Aufgabe – Gib aus dem Text über den Tatort-Abend die Stelle von „Tag 12 zu Hause“ bis „gehe wieder rein.“ wortgetreu wieder.

Vorliegender Text –
□ □ □
Tatort Weimar

Tag 12 zu Hause – Tatort

Wie jeden Sonntag schalte ich um 20:15 Uhr auf ARD, der Tatort soll beginnen. Es wird noch über die Coronakrise berichtet. Die Bilder aus Indien sind schrecklich. Die Tochter meiner Nachbarin wartet dort auf einen Rückflug. Dramatische Berichte und Bilder aus Italien. Ich bekomme Schweissausbrüche. Was ist das? Fieber? Panikattacke? Ich gehe nochmal in den Garten. Die Titelmusik läuft. Der Tatort fängt schon an, ich gehe wieder rein.

Ein unbekannter Mann hat bereits Charlotte Lindholm überwältigt, sein Messer sitzt an ihrem Hals und er redet wirr von „Stimmen in seinem Kopf“ und dass jemand ihn jage. Die Situation eskaliert, Anaïs Schmitz muss sich im Bruchteil einer Sekunde entscheiden: Den Mann töten oder Charlottes Leben riskieren. Sie entscheidet sich. Ein Schuss fällt der unbekannte Mann bricht zusammen, Charlotte blutet am Hals….

…ich breche ab und werde den Fernseher für ein paar Stunden abschalten.
□ □ □
Gespeicherte Dateneinträge

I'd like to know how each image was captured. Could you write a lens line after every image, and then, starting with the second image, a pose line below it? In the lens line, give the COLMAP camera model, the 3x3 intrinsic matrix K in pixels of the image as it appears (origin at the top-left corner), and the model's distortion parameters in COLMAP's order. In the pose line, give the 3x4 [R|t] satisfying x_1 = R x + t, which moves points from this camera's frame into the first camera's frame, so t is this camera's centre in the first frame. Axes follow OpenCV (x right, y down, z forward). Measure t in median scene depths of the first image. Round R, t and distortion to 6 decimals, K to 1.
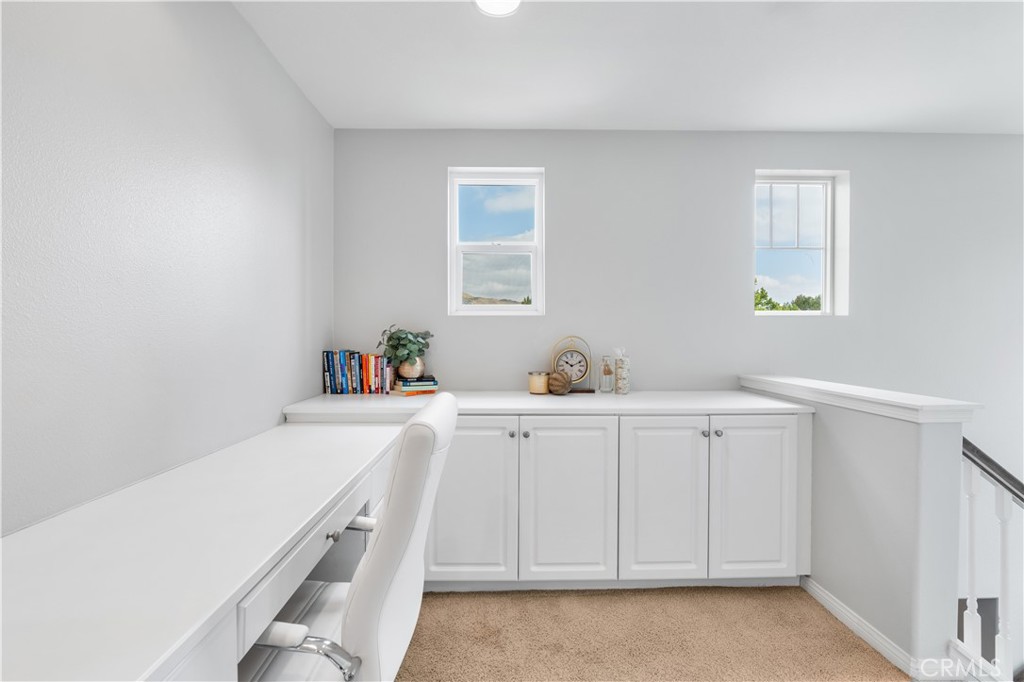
lens RADIAL K [[464.9, 0, 512.0], [0, 464.9, 341.0], [0, 0, 1]] dist [0.000123, 0.000201]
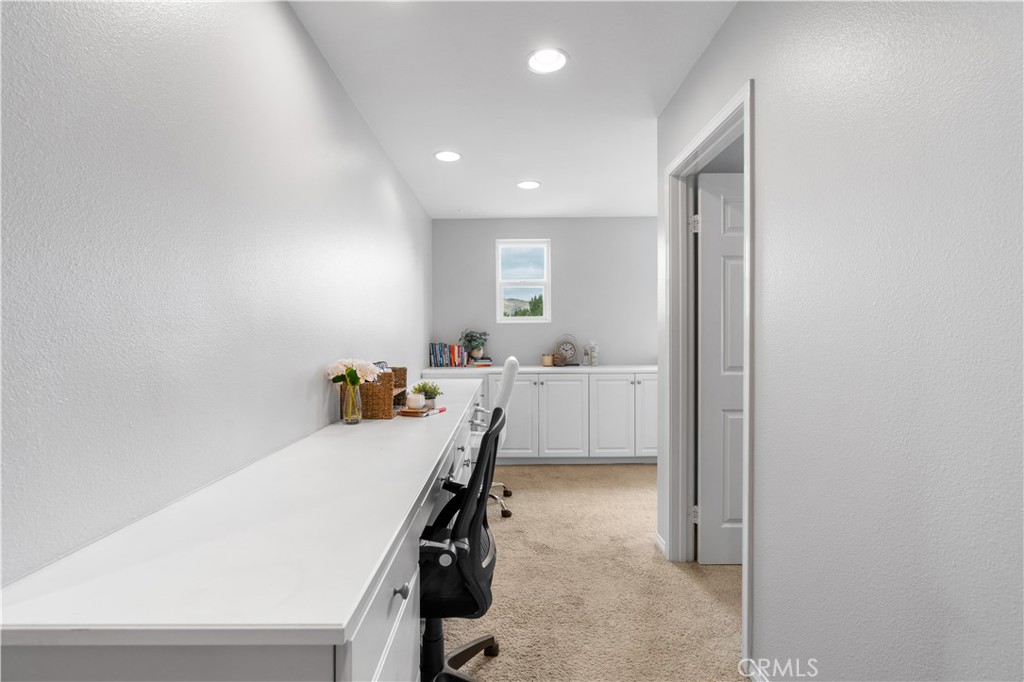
lens RADIAL K [[464.9, 0, 512.0], [0, 464.9, 341.0], [0, 0, 1]] dist [0.000123, 0.000201]
pose [[0.999836, -0.007846, -0.016347, -0.052802], [0.007864, 0.999969, 0.001018, 0.012717], [0.016339, -0.001146, 0.999866, -0.819299]]
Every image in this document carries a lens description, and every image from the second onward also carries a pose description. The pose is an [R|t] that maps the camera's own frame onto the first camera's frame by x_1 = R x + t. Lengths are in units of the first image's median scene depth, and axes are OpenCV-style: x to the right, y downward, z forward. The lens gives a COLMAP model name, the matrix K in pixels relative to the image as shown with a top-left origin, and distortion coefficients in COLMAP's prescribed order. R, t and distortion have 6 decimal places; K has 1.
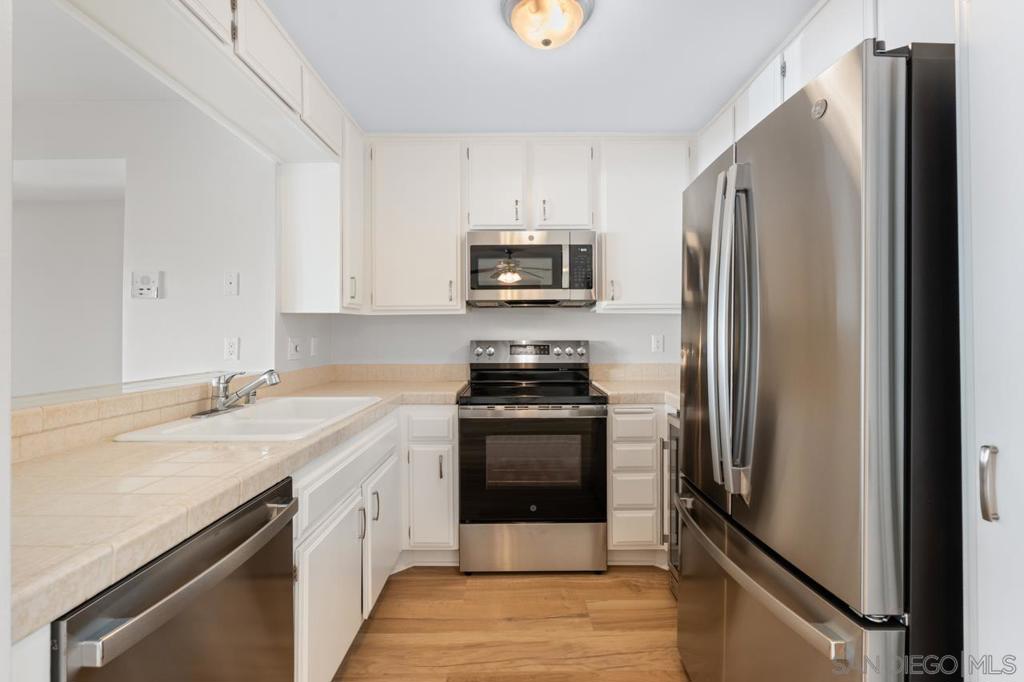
lens RADIAL K [[455.6, 0, 516.3], [0, 455.6, 329.9], [0, 0, 1]] dist [-0.002208, -0.000305]
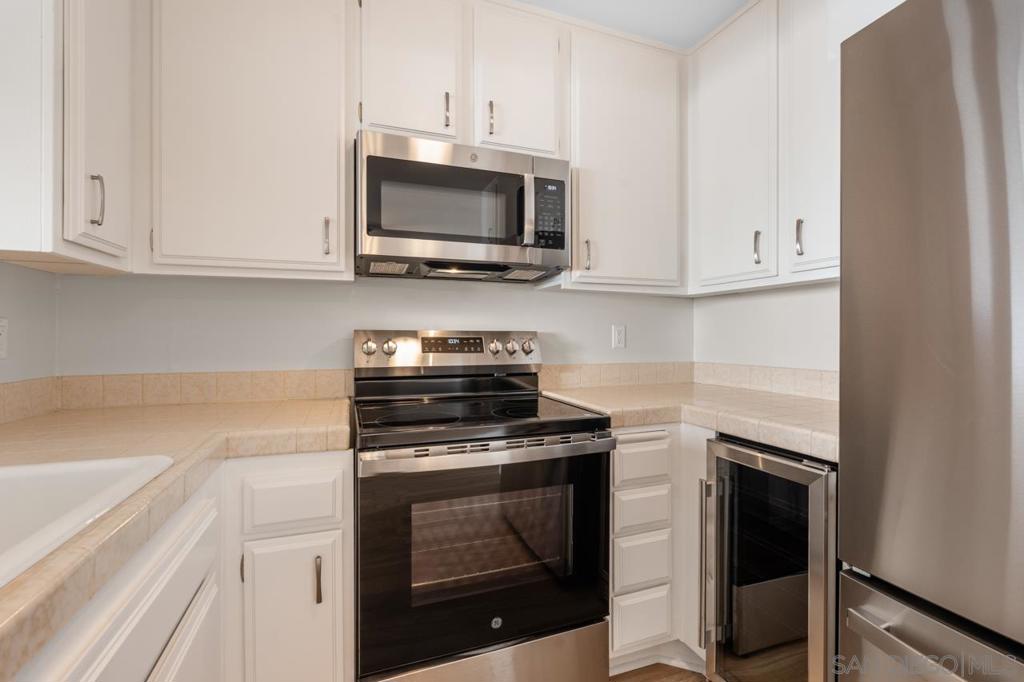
□ □ □
Lösung –
Tag 12 zu Hause – Tatort

Wie jeden Sonntag schalte ich um 20:15 Uhr auf ARD, der Tatort soll beginnen. Es wird noch über die Coronakrise berichtet. Die Bilder aus Indien sind schrecklich. Die Tochter meiner Nachbarin wartet dort auf einen Rückflug. Dramatische Berichte und Bilder aus Italien. Ich bekomme Schweissausbrüche. Was ist das? Fieber? Panikattacke? Ich gehe nochmal in den Garten. Die Titelmusik läuft. Der Tatort fängt schon an, ich gehe wieder rein.